Zeitgenössisches stand schon bei der jüngsten Staatsopernpremiere auf dem Programm: Péter Eötvös' Oper in drei Sequenzen nach Anton Tschechows gleichnamigem Schauspiel "Tri Sestri" ("Drei Schwestern"). Neu ist das 1998 in Lyon uraufgeführte Werk für Wien nicht: Seine Wiener Erstaufführung erlebte es anlässlich der Wiener Festwochen 2002. Auch damals, im Theater an der Wien, leitete der Komponist - ein veritabler Dirigent, den Pierre Boulez als Nachfolger für sein Ensemble InterContemporain engagierte und den auch die Wiener Philharmoniker schon an ihr Pult gebeten haben - die Aufführungen. Nicht alleine, denn er hat sich für die musikalische Realisierung dieses Stoffes gleich zwei Orchester ausgedacht: ein kleineres, die Protagonisten begleitendes im Orchestergraben, ein zweites hinter der Bühne, das für den symphonischen Klang sorgt. Diesmal in der Staatsoper unter Jonathan Stockhammer, der sich dabei stets im besten Einklang mit Eötvös zeigte und dementsprechend zusammen mit ihm gefeiert wurde.

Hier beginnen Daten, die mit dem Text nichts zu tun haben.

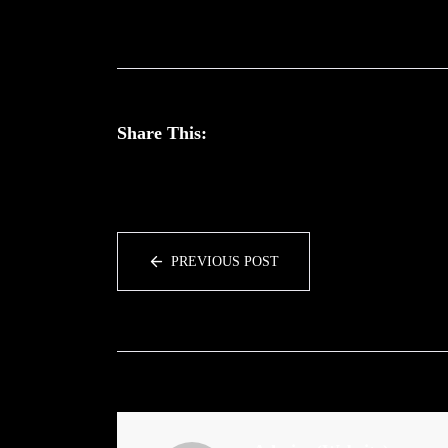
Share This:
PREVIOUS POST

Aber nicht nur Stockhammer feierte sein Debüt im Haus am Ring sondern auch der seinerzeit von Franz Welser-Möst entdeckte und nun für diese Inszenierung verpflichtete Regisseur Yuval Sharon. Kunst solle Kunst bleiben, lautet sein künstlerisches Credo. Daher will er mit seiner Arbeit nicht eine Botschaft übermitteln, sondern Bilder offerieren, welche durch ihre Vielschichtigkeit die Besucher zum eigenen Reflektieren anregen.

Atmosphärisch dichte Arbeit

Eötvös' Opernsujet bietet dazu die entsprechenden Möglichkeiten. Denn es erzählt aus den unterschiedlichen Perspektiven der drei sich in der Provinz langweilenden und in unterschiedlichen Dreierkonstellationen befindenden Schwestern Irina, Masch und Olga deren Gegenwart mit Vergangenheit mischende Geschichte. Zu erwarten ist, dass sich an ihrem Schicksal auch in Zukunft kaum etwas ändern wird. Das hat den Regisseur, der das Geschehen in einem zuweilen mit Türen bestückten, an ein Herrschaftshaus erinnernden Einheitsraum (Ausstattung: Esther Bialas) ablaufen lässt, dazu inspiriert, das Thema dieser quasi ständigen Wiederkehr von Situationen durch Laufbänder zu symbolisieren, auf denen andauernd Requisiten vorbeiziehen. Eine Idee, die vor allem bei der ersten Sequenz den Blick zu sehr auf diese Bilder konzentriert und weniger auf die Beziehung der einzelnen Personen, die in der Folge ungleich deutlicher gezeigt werden. Jedenfalls eine gedankenvolle, atmosphärisch dichte Arbeit, die weniger auf das Sichtbarmachen der einzelnen Handlungsstränge als die Darstellung der unterschiedlichen Seelenlandschaften der einzelnen Protagonisten zielt.

Die auf beziehungsvollen Dreitonakkorden basierende Musik, bei der einzelne Instrumente bestimmten Personen zugeordnet sind, konterkariert den Charakter bewusst nicht, sondern unterstützt illustrativ. Selbstredend, dass sie beim dirigierenden Komponisten und seinem Mitkombattanten in den besten Händen war. Dies bewies auch das differenzierte Spiel des Orchesters hinreichend. Nicht minder überzeugend präsentierten sich die exzellenten Protagonisten, angefangen von den die drei Schwestern darstellenden Aida Garifullina, Margarita Gritskova und Ilseyar Khayrullova, zumal Eötvös diese ursprünglich Countertenören zugeordneten Rollen mit drei ebenso virtuosen Frauenstimmen besetzte. Auf einen brillanten Counter musste man dennoch nicht verzichten: Eric Jurenas prunkte in der Rolle der ungeliebten Schwägerin Natascha. Und ein weiteres Kabinettstück war der Doktor von Norbert Ernst.